Final Fantasy VII is coming at the end of March, and Final Fantasy IX is available now. I’m ashamed to say I never played the latter but this is a great opportunity to.
Sidescrollers new and old:
BOXBOY! + BOXGIRL! is a new entry in a well-like puzzle platformer series that introduces some new characters and multiplayer. Coming in April.
Bloodstained: Ritual of the Night got a teaser, but we’ve heard a lot about this Castlevania spiritual sequel already. Just come out!
Yoshi’s Crafted World comes out March 29, but there’s a demo available today.
Captain Toad: Treasure Tracker gets an update adding multiplayer to its intricate levels, and soon, a paid pack for new ones. I might wait for a combined version but this should be fun.
Miscellaneous but still interesting:
The new Marvel Ultimate Alliance is coming this summer and I can’t wait. The second one was a blast but it came out way too long ago. A good co-op brawler is a natural fit for the Switch, plus being a superhero is fun.
Daemon X Machina, the striking-looking mech combat game, is getting a demo ahead of the summer release. They’re going to incorporate changes and advice from players so if you want to help shape the game, get to it.
Disney Tsum Tsum Festival… I don’t know what this is. But it looks wild.
Deltarune! It’s the sequel-ish to the beloved Undertale, and you can get the first chapter on Switch now. Play Undertale first, or you won’t get the dog jokes.
There were a few more little items here and there, but that’s the gist. Boy am I glad I have a Switch!
Nintendo has ruined my life, and all our lives, by announcing Super Mario Maker 2, the sequel to the level-constructing game on Wii U that produced thousands of devious levels for those who think the “real” games aren’t hard enough. Gamers have been asking for this basically since the Switch was first rumored.
Mario Maker 2 looks like it’s been updated in a number of helpful ways apart from being on a console that will actually be supported long-term.

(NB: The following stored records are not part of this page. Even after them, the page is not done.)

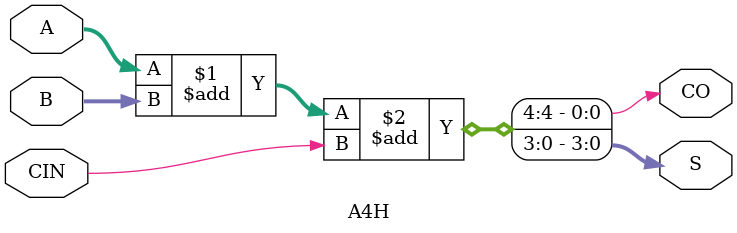
<source format=v>
`timescale 1ns/100ps

module A4H(
	input [3:0] A,
	input [3:0] B,
	input CIN,
	output [3:0] S,
	output CO
);

assign {CO, S} = A + B + CIN;

endmodule

</source>
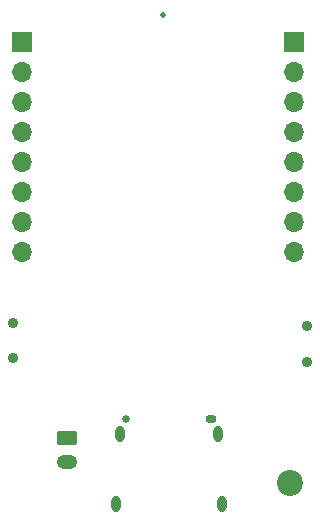
<source format=gbr>
%TF.GenerationSoftware,KiCad,Pcbnew,9.0.0*%
%TF.CreationDate,2025-05-10T20:39:51+02:00*%
%TF.ProjectId,ESP32CAM Shield,45535033-3243-4414-9d20-536869656c64,rev?*%
%TF.SameCoordinates,Original*%
%TF.FileFunction,Soldermask,Bot*%
%TF.FilePolarity,Negative*%
%FSLAX46Y46*%
G04 Gerber Fmt 4.6, Leading zero omitted, Abs format (unit mm)*
G04 Created by KiCad (PCBNEW 9.0.0) date 2025-05-10 20:39:51*
%MOMM*%
%LPD*%
G01*
G04 APERTURE LIST*
G04 Aperture macros list*
%AMRoundRect*
0 Rectangle with rounded corners*
0 $1 Rounding radius*
0 $2 $3 $4 $5 $6 $7 $8 $9 X,Y pos of 4 corners*
0 Add a 4 corners polygon primitive as box body*
4,1,4,$2,$3,$4,$5,$6,$7,$8,$9,$2,$3,0*
0 Add four circle primitives for the rounded corners*
1,1,$1+$1,$2,$3*
1,1,$1+$1,$4,$5*
1,1,$1+$1,$6,$7*
1,1,$1+$1,$8,$9*
0 Add four rect primitives between the rounded corners*
20,1,$1+$1,$2,$3,$4,$5,0*
20,1,$1+$1,$4,$5,$6,$7,0*
20,1,$1+$1,$6,$7,$8,$9,0*
20,1,$1+$1,$8,$9,$2,$3,0*%
G04 Aperture macros list end*
%ADD10C,2.200000*%
%ADD11RoundRect,0.250000X-0.625000X0.350000X-0.625000X-0.350000X0.625000X-0.350000X0.625000X0.350000X0*%
%ADD12O,1.750000X1.200000*%
%ADD13C,0.900000*%
%ADD14C,0.650000*%
%ADD15O,0.950000X0.650000*%
%ADD16O,0.800000X1.400000*%
%ADD17C,0.500000*%
%ADD18R,1.700000X1.700000*%
%ADD19O,1.700000X1.700000*%
G04 APERTURE END LIST*
D10*
%TO.C,H1*%
X149987000Y-104394000D03*
%TD*%
D11*
%TO.C,J3*%
X131064000Y-100616000D03*
D12*
X131064000Y-102616000D03*
%TD*%
D13*
%TO.C,SW2*%
X126492000Y-90862000D03*
X126492000Y-93862000D03*
%TD*%
%TO.C,SW1*%
X151384000Y-94150000D03*
X151384000Y-91150000D03*
%TD*%
D14*
%TO.C,J4*%
X136100000Y-99018000D03*
D15*
X143300000Y-99018000D03*
D16*
X135210000Y-106218000D03*
X135570000Y-100268000D03*
X143830000Y-100268000D03*
X144190000Y-106218000D03*
%TD*%
D17*
%TO.C,MK1*%
X139192000Y-64788000D03*
%TD*%
D18*
%TO.C,J2*%
X150317200Y-67106800D03*
D19*
X150317200Y-69646800D03*
X150317200Y-72186800D03*
X150317200Y-74726800D03*
X150317200Y-77266800D03*
X150317200Y-79806800D03*
X150317200Y-82346800D03*
X150317200Y-84886800D03*
%TD*%
D18*
%TO.C,J1*%
X127254000Y-67106800D03*
D19*
X127254000Y-69646800D03*
X127254000Y-72186800D03*
X127254000Y-74726800D03*
X127254000Y-77266800D03*
X127254000Y-79806800D03*
X127254000Y-82346800D03*
X127254000Y-84886800D03*
%TD*%
M02*

</source>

The interface needed some sprucing up for the lower precision players, who will have to use their fingers instead of a stylus on the touchscreen.
No doubt this will be a huge draw for Nintendo’s Switch Online service, which will likely not only allow you to share your levels and try those of others, but — if Nintendo listened to its player base — compete with ghosts and other multiplayer features. Here’s hoping we can build whole worlds, but let’s not get greedy. But we definitely have slopes now!

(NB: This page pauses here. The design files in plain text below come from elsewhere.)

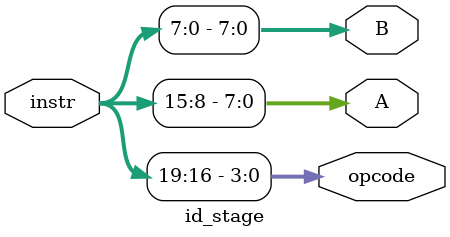
<source format=v>
`timescale 1ns / 1ps



// id_stage.v
// Combinational decoder: slice instruction into opcode, A, B


module id_stage (
    input  wire [19:0] instr,
    output wire [3:0]  opcode,
    output wire [7:0]  A,
    output wire [7:0]  B
);

    // instr[19:16] = opcode, instr[15:8] = A, instr[7:0] = B
    assign opcode = instr[19:16];
    assign A      = instr[15:8];
    assign B      = instr[7:0];

endmodule



</source>
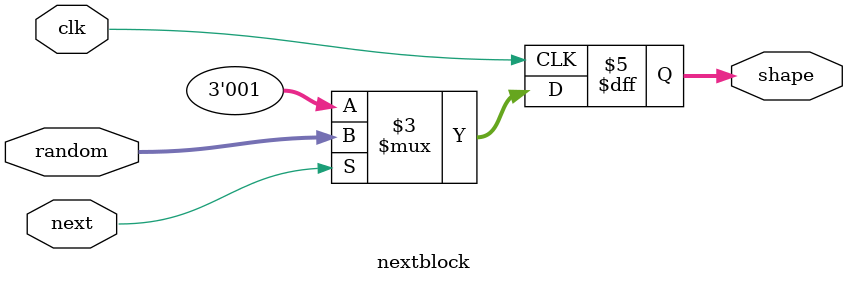
<source format=v>
`timescale 1ns / 1ps


module nextblock(
input clk,
input next,
input [2:0] random,
output reg [2:0] shape
);

	always @ (posedge clk) begin
	 if(next) begin
             shape <= random;
       	 end
    	 else
            shape <= 1;
	end
	endmodule

</source>
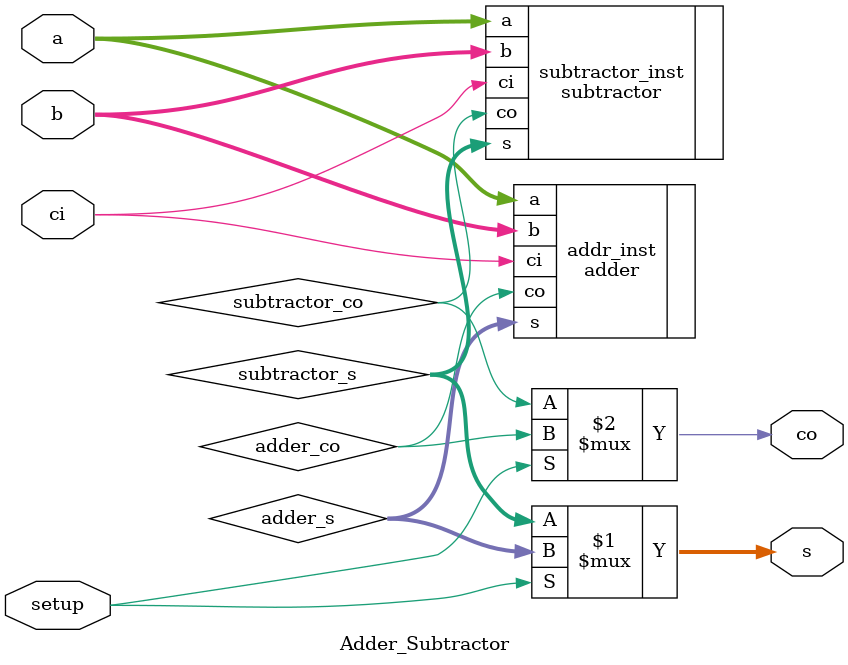
<source format=v>
module Adder_Subtractor(
		input				setup,
		
		input		[3:0]	a,b,
		input				ci,
		
		output	[3:0]	s,
		output	co
); 


wire	[3:0] adder_s;
wire	      adder_co;


wire	[3:0] subtractor_s;
wire	      subtractor_co;


assign s  =setup?adder_s :subtractor_s;
assign co =setup?adder_co:subtractor_co;


adder addr_inst(
	.a(a),
	.b(b),
	.ci(ci),
	
	.s(adder_s),
	.co(adder_co)
);

subtractor subtractor_inst(
	.a(a),
	.b(b),
	.ci(ci),
	
	.s(subtractor_s),
	.co(subtractor_co)
);

endmodule

</source>
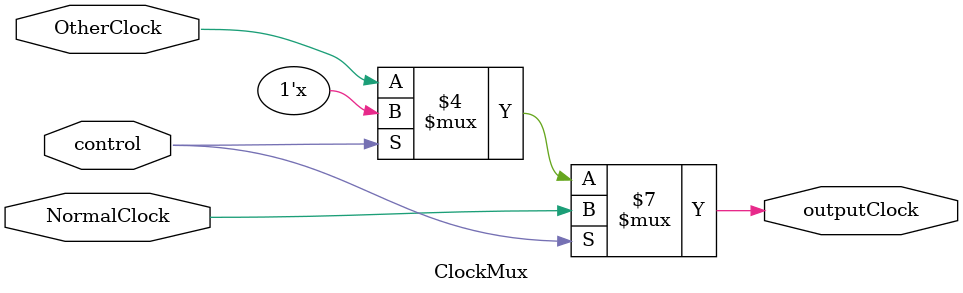
<source format=v>
`timescale 1ns / 1ps


module ClockMux(
    input NormalClock,
    input OtherClock,
    input control,
    output reg outputClock
    );
    
   always @(*)
   begin
   
    if(control == 1) begin
       outputClock <= NormalClock;
    end else if(control == 0) begin
       outputClock <= OtherClock;
    end
                
    end
endmodule




</source>
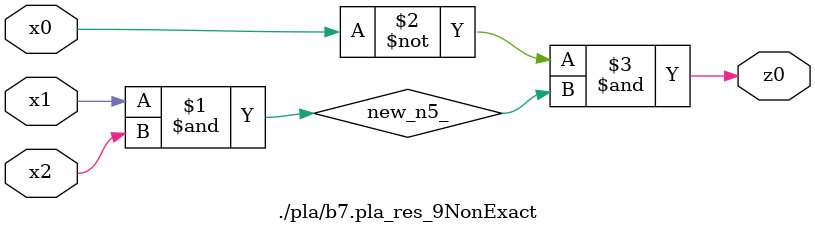
<source format=v>

module \./pla/b7.pla_res_9NonExact  ( 
    x0, x1, x2,
    z0  );
  input  x0, x1, x2;
  output z0;
  wire new_n5_;
  assign new_n5_ = x1 & x2;
  assign z0 = ~x0 & new_n5_;
endmodule



</source>
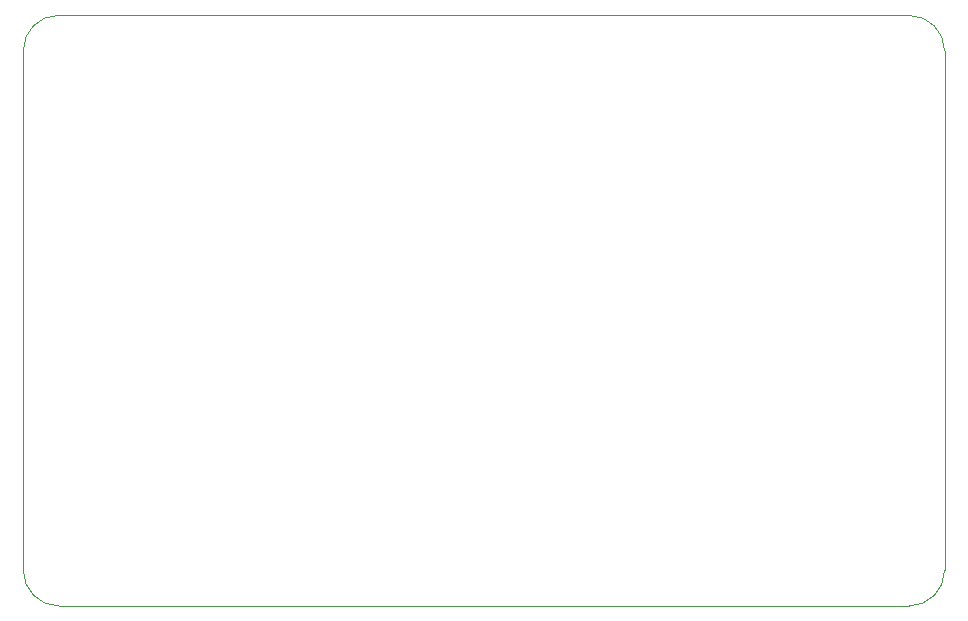
<source format=gbr>
%TF.GenerationSoftware,KiCad,Pcbnew,9.0.6*%
%TF.CreationDate,2026-02-07T23:32:21+00:00*%
%TF.ProjectId,vccs,76636373-2e6b-4696-9361-645f70636258,rev?*%
%TF.SameCoordinates,Original*%
%TF.FileFunction,Profile,NP*%
%FSLAX46Y46*%
G04 Gerber Fmt 4.6, Leading zero omitted, Abs format (unit mm)*
G04 Created by KiCad (PCBNEW 9.0.6) date 2026-02-07 23:32:21*
%MOMM*%
%LPD*%
G01*
G04 APERTURE LIST*
%TA.AperFunction,Profile*%
%ADD10C,0.050000*%
%TD*%
G04 APERTURE END LIST*
D10*
X76000000Y-104000000D02*
G75*
G02*
X73000000Y-101000000I1J3000001D01*
G01*
X73000000Y-56950000D02*
G75*
G02*
X75950001Y-54000000I2950001J-1D01*
G01*
X148000000Y-54000000D02*
G75*
G02*
X151000000Y-57000000I-1J-3000001D01*
G01*
X73000000Y-101000000D02*
X73000000Y-56950000D01*
X75950000Y-54000000D02*
X148000000Y-54000000D01*
X151000000Y-57000000D02*
X151000000Y-101000000D01*
X151000000Y-101000000D02*
G75*
G02*
X148000000Y-104000000I-3000000J0D01*
G01*
X148000000Y-104000000D02*
X76000000Y-104000000D01*
M02*

</source>
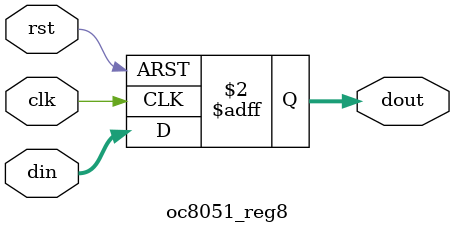
<source format=v>

`include "oc8051_timescale.v"
// synopsys translate_on

module oc8051_reg8 (clk, rst, din, dout);
input [7:0] din; input clk, rst;
output [7:0] dout;
reg [7:0] dout;

always @(posedge clk or posedge rst)
  if (rst) dout <= 1'b0;
  else dout <= #1 din;

endmodule

</source>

Honestly, I could play NES and SNES-era Mario games forever on repeat, and the re-releases of other Marios on Switch has made the newer ones even more accessible. Probably between those and Mario Maker I’ll never leave the house again.
Details are truly scant for now except that the game will come out in June of this year, just in time for summer to arrive — and be shut out with blackout curtains so glare doesn’t get on my greasy Switch. I’ll update this post if any new information becomes available.